What you need to do: Can you recast the part of the entries that opens with the line containing "Patient Support for iPhone, iPad &" and closes with the line containing "with the Nasdaq pushing higher.", both lines included, as a JSON list of strings, one per line, skipping blank lines and leaving out the pictures?

START Records

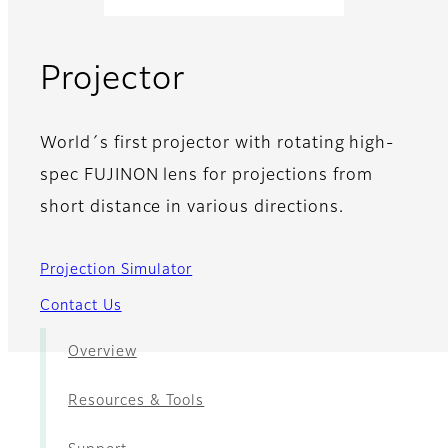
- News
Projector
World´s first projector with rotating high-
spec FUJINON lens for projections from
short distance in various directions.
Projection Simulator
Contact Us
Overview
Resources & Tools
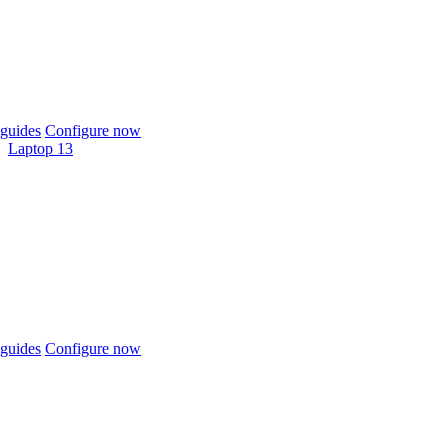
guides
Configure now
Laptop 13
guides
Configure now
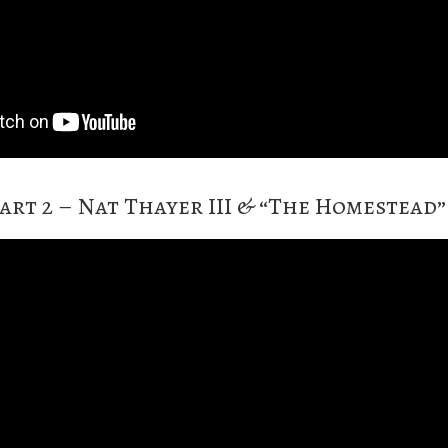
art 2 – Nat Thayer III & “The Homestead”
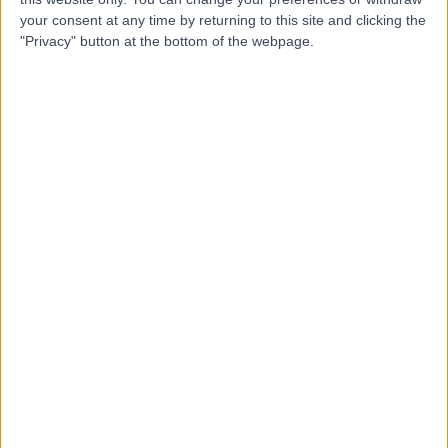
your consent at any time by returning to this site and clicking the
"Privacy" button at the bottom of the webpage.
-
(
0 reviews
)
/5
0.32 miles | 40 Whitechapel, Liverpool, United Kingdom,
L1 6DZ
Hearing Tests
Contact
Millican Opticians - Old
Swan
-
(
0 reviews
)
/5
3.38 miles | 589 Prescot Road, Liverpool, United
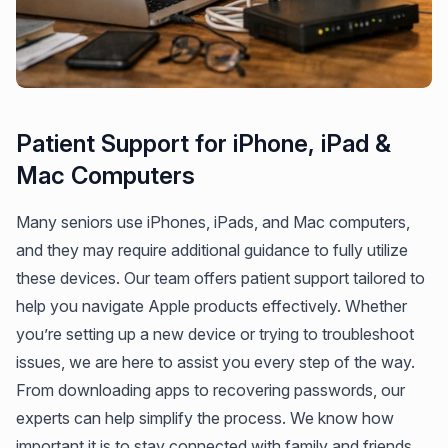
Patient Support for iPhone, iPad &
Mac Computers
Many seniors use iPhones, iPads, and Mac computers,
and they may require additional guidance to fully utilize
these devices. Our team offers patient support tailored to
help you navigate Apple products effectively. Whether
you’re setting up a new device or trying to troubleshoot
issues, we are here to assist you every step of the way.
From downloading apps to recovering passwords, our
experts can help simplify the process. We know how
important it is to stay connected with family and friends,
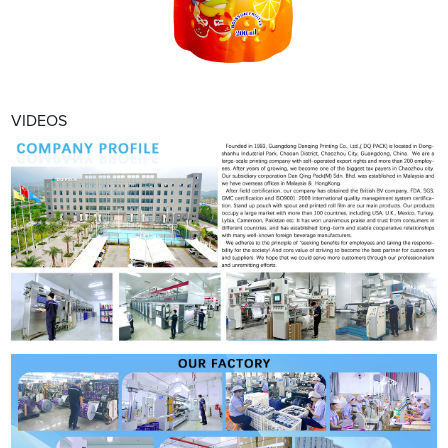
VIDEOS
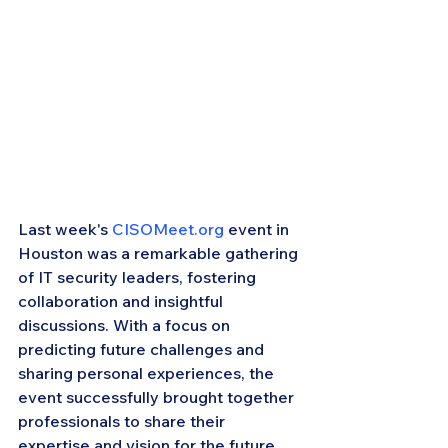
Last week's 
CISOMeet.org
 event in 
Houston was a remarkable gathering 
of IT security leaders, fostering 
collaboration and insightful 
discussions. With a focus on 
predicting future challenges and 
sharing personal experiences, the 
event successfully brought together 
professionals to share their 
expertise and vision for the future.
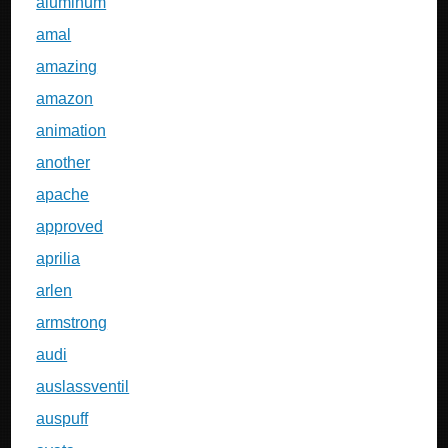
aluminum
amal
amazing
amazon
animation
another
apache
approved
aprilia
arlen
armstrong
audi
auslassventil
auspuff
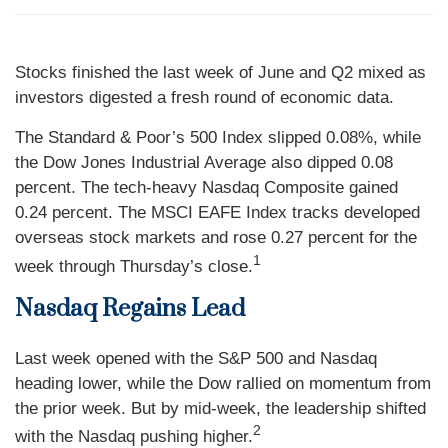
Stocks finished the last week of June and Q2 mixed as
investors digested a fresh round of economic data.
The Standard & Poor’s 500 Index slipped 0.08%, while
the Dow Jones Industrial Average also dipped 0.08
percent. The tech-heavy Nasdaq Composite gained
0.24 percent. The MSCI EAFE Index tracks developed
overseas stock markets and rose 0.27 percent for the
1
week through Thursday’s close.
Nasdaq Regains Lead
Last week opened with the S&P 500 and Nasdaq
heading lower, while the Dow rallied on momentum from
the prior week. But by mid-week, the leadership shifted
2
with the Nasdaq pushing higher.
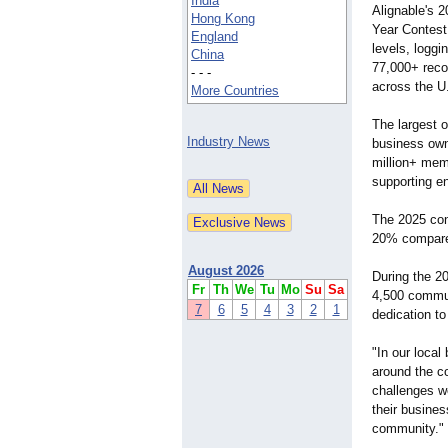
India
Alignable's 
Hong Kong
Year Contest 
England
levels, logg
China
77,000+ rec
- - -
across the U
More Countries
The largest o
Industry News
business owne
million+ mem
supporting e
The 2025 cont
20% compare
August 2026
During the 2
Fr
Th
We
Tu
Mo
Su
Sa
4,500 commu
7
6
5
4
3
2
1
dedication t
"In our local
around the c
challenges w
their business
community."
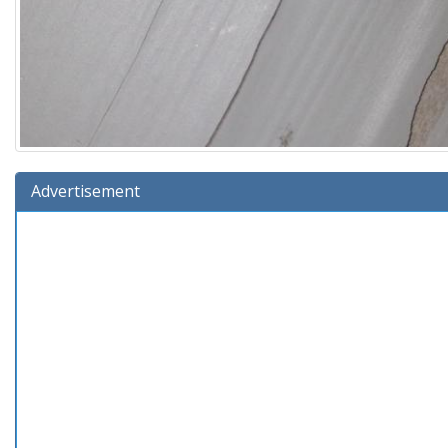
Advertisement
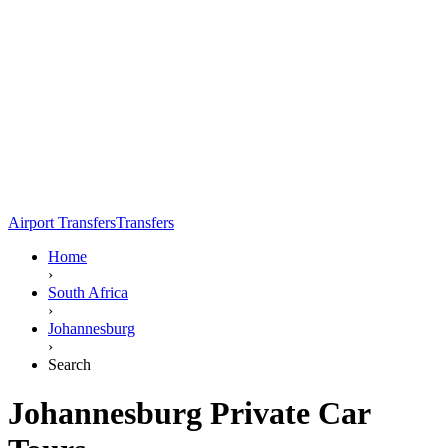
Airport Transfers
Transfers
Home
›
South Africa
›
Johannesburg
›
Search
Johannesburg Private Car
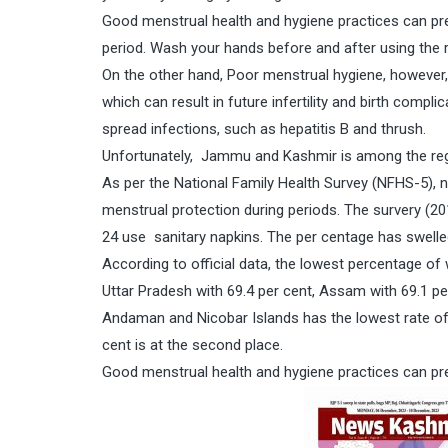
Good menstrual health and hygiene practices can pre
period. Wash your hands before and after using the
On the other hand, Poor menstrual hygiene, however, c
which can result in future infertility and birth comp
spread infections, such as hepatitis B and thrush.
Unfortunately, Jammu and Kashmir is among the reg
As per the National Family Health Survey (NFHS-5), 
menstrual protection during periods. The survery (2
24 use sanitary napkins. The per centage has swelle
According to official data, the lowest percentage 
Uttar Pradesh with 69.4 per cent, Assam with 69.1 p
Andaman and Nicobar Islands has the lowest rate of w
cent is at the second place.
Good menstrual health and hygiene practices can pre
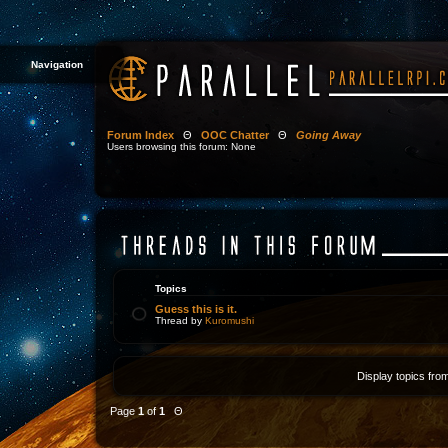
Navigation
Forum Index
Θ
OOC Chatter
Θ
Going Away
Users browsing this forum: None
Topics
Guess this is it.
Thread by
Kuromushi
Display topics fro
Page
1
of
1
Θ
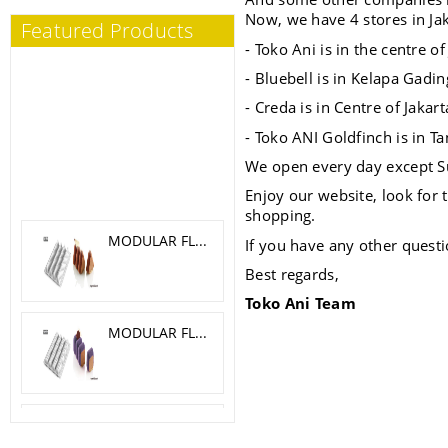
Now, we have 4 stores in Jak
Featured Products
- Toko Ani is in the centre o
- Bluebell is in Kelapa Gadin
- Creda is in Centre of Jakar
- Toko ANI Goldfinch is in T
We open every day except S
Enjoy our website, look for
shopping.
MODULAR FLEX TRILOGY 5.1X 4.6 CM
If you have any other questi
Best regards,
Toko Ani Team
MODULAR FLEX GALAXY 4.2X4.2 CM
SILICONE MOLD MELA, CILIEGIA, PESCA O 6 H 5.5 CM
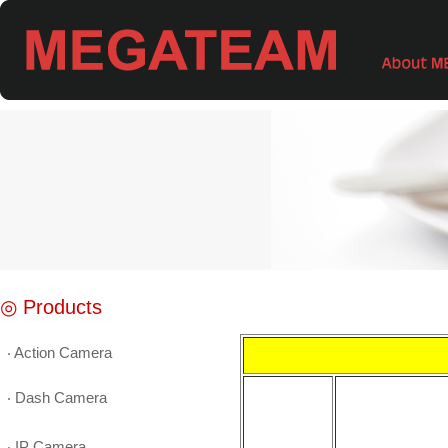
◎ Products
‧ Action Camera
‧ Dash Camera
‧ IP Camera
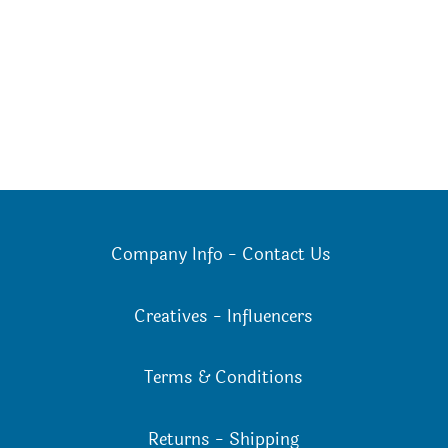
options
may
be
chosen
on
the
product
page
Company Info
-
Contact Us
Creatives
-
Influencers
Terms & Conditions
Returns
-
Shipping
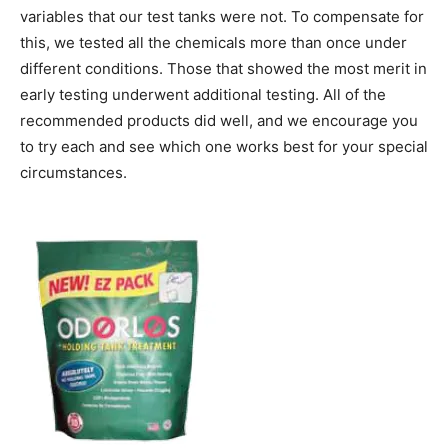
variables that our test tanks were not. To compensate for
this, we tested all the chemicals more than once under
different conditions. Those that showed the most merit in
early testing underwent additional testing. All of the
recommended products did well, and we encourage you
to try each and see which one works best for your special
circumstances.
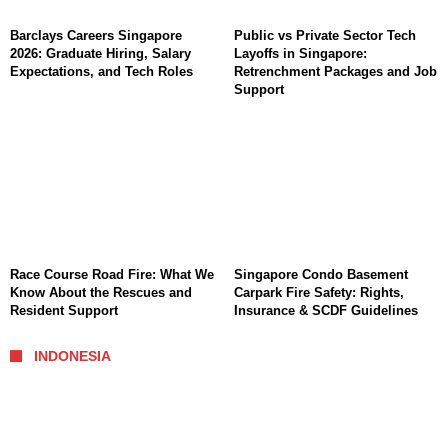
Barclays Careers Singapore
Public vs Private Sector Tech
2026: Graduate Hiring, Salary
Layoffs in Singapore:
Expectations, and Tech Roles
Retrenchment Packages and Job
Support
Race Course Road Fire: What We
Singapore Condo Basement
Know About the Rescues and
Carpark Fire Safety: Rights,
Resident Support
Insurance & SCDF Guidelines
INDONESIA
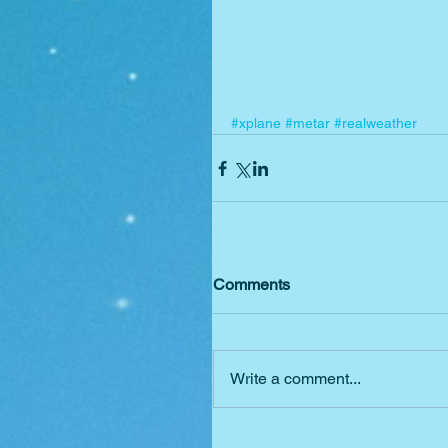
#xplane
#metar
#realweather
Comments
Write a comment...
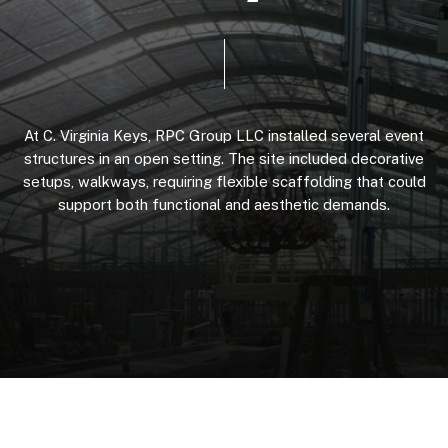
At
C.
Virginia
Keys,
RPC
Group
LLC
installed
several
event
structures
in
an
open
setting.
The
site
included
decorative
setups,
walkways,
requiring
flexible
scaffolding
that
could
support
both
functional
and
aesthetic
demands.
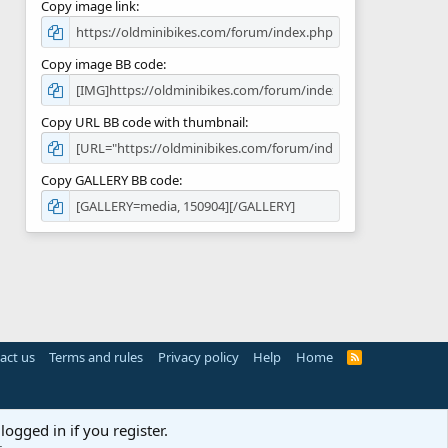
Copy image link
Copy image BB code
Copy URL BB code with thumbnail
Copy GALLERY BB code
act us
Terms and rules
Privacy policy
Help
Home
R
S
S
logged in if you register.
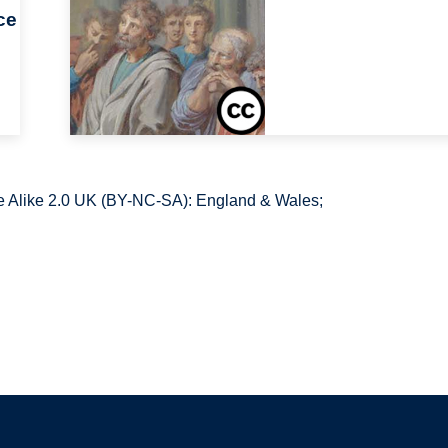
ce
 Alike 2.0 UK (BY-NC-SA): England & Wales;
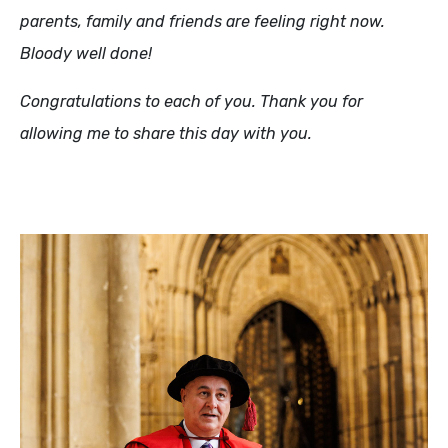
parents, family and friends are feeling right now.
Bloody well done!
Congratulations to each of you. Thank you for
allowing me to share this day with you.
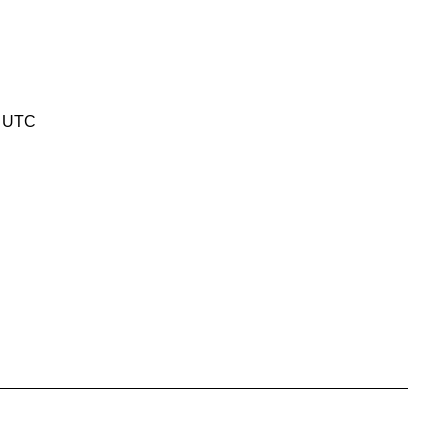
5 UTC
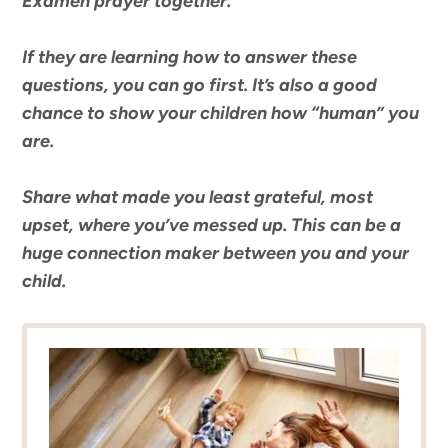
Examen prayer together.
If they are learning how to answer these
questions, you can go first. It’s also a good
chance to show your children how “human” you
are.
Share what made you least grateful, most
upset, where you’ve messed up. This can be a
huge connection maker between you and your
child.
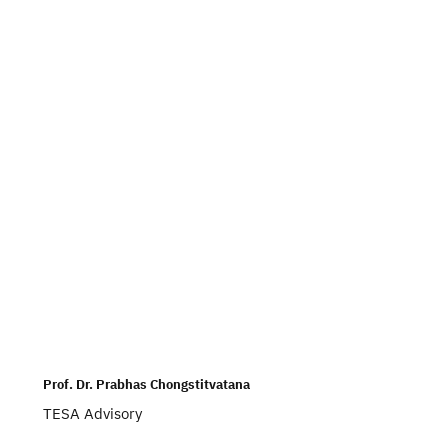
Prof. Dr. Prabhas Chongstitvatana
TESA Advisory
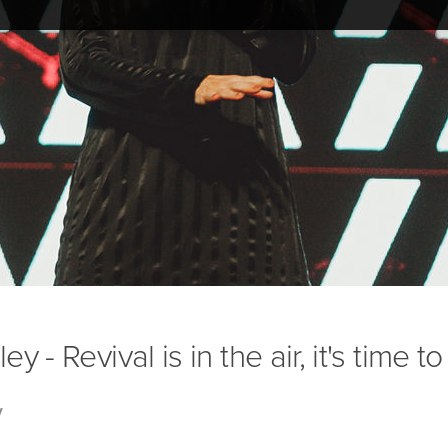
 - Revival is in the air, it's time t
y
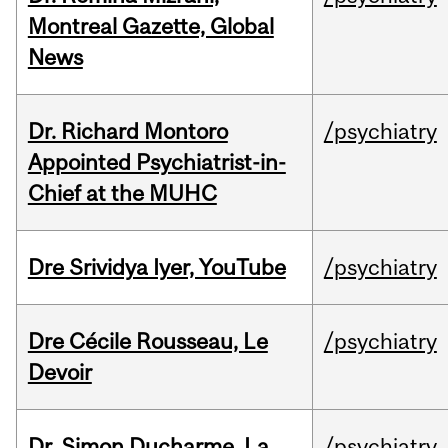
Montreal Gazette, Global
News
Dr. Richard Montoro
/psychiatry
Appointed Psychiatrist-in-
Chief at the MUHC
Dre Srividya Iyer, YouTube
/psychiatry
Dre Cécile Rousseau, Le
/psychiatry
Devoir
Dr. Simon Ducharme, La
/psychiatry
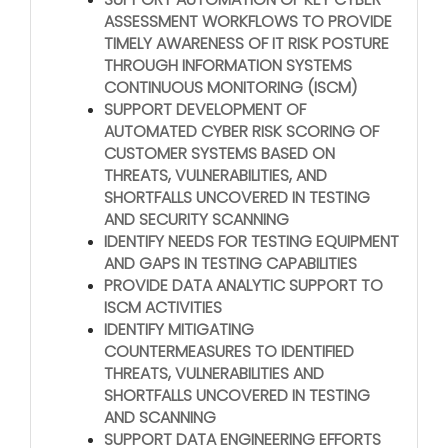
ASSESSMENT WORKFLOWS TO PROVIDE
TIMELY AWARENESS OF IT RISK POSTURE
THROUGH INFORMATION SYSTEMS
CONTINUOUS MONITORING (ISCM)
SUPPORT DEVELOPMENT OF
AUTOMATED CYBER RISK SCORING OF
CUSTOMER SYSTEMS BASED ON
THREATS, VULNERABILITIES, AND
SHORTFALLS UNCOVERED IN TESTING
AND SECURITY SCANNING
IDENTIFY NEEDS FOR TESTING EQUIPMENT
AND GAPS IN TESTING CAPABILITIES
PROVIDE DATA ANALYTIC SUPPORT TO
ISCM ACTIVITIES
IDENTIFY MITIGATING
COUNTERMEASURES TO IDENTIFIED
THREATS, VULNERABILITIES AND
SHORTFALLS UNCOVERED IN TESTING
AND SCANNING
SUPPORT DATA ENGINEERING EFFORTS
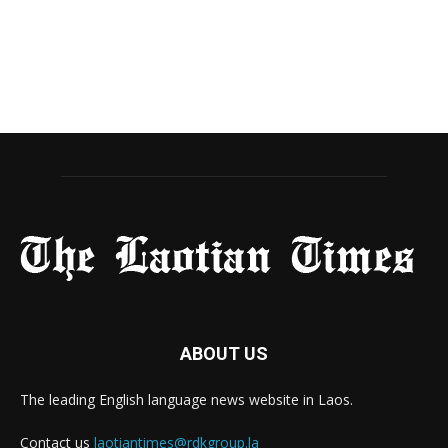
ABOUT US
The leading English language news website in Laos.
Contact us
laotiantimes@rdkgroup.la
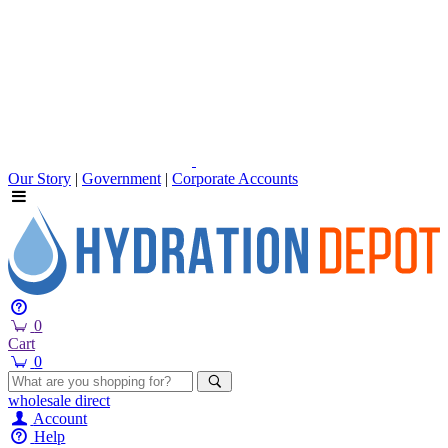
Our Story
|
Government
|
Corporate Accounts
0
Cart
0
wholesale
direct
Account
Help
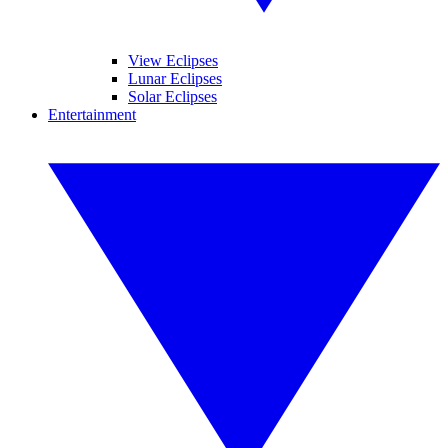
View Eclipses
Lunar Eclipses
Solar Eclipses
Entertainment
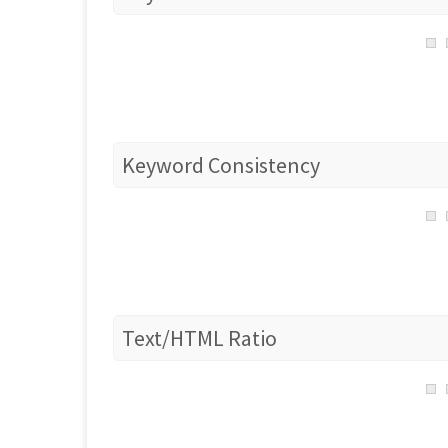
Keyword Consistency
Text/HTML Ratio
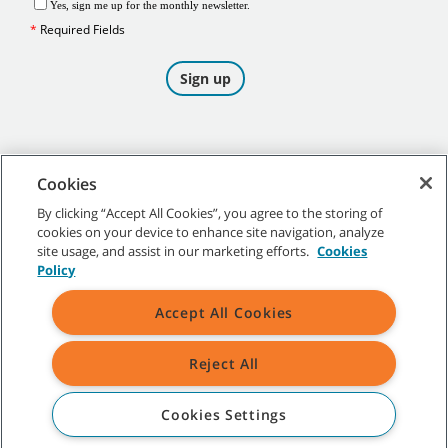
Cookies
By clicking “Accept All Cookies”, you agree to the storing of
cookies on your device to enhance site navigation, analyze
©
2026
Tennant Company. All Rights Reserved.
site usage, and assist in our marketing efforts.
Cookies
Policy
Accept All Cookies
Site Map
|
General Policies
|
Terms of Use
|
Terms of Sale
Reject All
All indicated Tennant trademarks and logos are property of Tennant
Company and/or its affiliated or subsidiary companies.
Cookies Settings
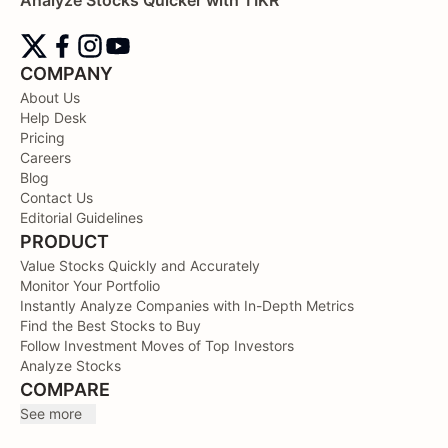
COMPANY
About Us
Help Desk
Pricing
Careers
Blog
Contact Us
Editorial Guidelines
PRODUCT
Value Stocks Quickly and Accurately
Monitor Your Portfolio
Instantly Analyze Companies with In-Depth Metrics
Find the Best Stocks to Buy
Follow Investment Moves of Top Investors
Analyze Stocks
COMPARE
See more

END Records

Solution:
[
  "Patient Support for iPhone, iPad &",
  "Mac Computers",
  "Many seniors use iPhones, iPads, and Mac computers,",
  "and they may require additional guidance to fully utilize",
  "these devices. Our team offers patient support tailored to",
  "help you navigate Apple products effectively. Whether",
  "you’re setting up a new device or trying to troubleshoot",
  "issues, we are here to assist you every step of the way.",
  "From downloading apps to recovering passwords, our",
  "experts can help simplify the process. We know how",
  "important it is to stay connected with family and friends,",
  "VIDEOS",
  "Last week's ",
  "CISOMeet.org",
  " event in ",
  "Houston was a remarkable gathering ",
  "of IT security leaders, fostering ",
  "collaboration and insightful ",
  "discussions. With a focus on ",
  "predicting future challenges and ",
  "sharing personal experiences, the ",
  "event successfully brought together ",
  "professionals to share their ",
  "expertise and vision for the future.",
  "aluminum",
  "amal",
  "amazing",
  "amazon",
  "animation",
  "another",
  "apache",
  "approved",
  "aprilia",
  "arlen",
  "armstrong",
  "audi",
  "auslassventil",
  "auspuff",
  "Stocks finished the last week of June and Q2 mixed as",
  "investors digested a fresh round of economic data.",
  "The Standard & Poor’s 500 Index slipped 0.08%, while",
  "the Dow Jones Industrial Average also dipped 0.08",
  "percent. The tech-heavy Nasdaq Composite gained",
  "0.24 percent. The MSCI EAFE Index tracks developed",
  "overseas stock markets and rose 0.27 percent for the",
  "1",
  "week through Thursday’s close.",
  "Nasdaq Regains Lead",
  "Last week opened with the S&P 500 and Nasdaq",
  "heading lower, while the Dow rallied on momentum from",
  "the prior week. But by mid-week, the leadership shifted",
  "2",
  "with the Nasdaq pushing higher."
]